The subject of the virgin Mary has engendered much discussion amongst Lutherans throughout the last 500 years. Most certainly, we should not elevate the virgin Mary to the level of “co-redemptrix,” as is erroneously done by the Romans. Nevertheless, we confess along with the archangel Gabriel that Mary is “full of grace.” The Greek word used by St. Luke (1:28) is κεχαριτωµενη (kecharitōmĕnē), and it basically translates as “having the maximum possible amount of grace since forever.” It is used nowhere else, in any other Greek document, anywhere in the world: St. Luke literally had to invent this word to convey the meaning and significance of Gabriel’s message. Whatever we might read into this remarkable word (and there is much that can be read in erroneously, including the Roman dogma of the immaculate conception), we cannot argue against the facts that Gabriel said it (though presumably in Aramaic so Mary could understand), and that St. Luke wrote it under the inspiration of the same Holy Spirit that conceived the Word of God in Mary’s womb. Therefore, to confess, along with the O magnum mysterium, that Mary is indeed “blessed” is no mistake.

Even more controversial might be the word “worthy” (meruerunt). From this Latin word we get the verb “to merit.” Indeed, here also we may fall into error, insinuating that Mary somehow merited the honor of being the mother of our Lord. While there is no other way to honestly translate meruerunt, it must be placed in the context of salvation history. For we know from St. Paul (Rom. 3:23) that “all have sinned” and (Rom. 3:10, quoting Eccl. 7:20) that “none is righteous, no, not one,” and this certainly includes Mary. We also know from Mary herself that her worthiness is because of Christ, because she confesses just as much later in Luke 1:47–49. In fact, these verses answer all our questions for us:

[M]y spirit rejoices in God my Savior, for He has looked on the humble estate of His servant.
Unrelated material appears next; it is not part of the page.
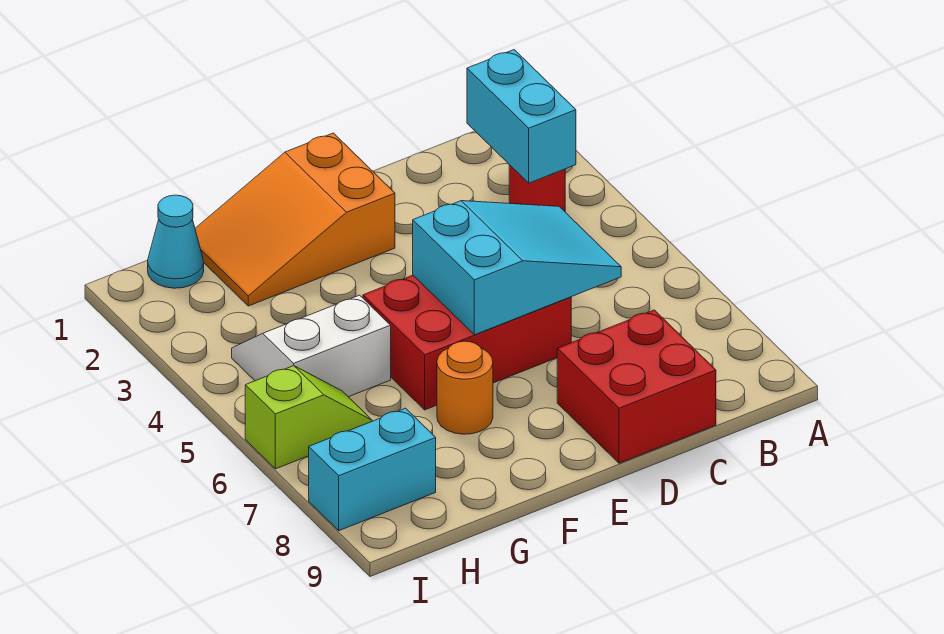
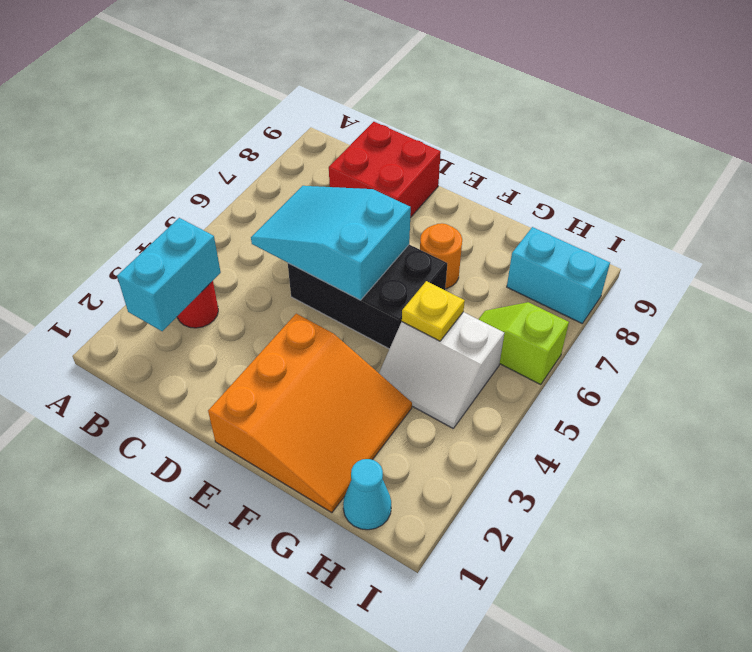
red 2x3 brick [363,275,571,410] -> black 2x3 brick [288,245,447,349]
orange 2x3 slope [195,133,395,306] -> orange 3x3 slope [208,314,412,513]
none -> yellow 1x1 plate [402,281,465,341]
For behold, from now on all generations will call me blessed; for He Who is mighty has done great things for me.

In these verses Mary confesses God to be her Savior, that she is of low degree, that God Himself has magnified her from that low degree (the ESV does a particularly depressing job with this passage, using the pedantic “He… has done great things for me” instead of the more picturesque and appropriate “magnified”), and that on account of all this, all generations henceforth will refer to her as “blessed.” And indeed, is it not exactly that way? Mary was truly worthy to bear God’s Son, because God Himself caused her to be worthy.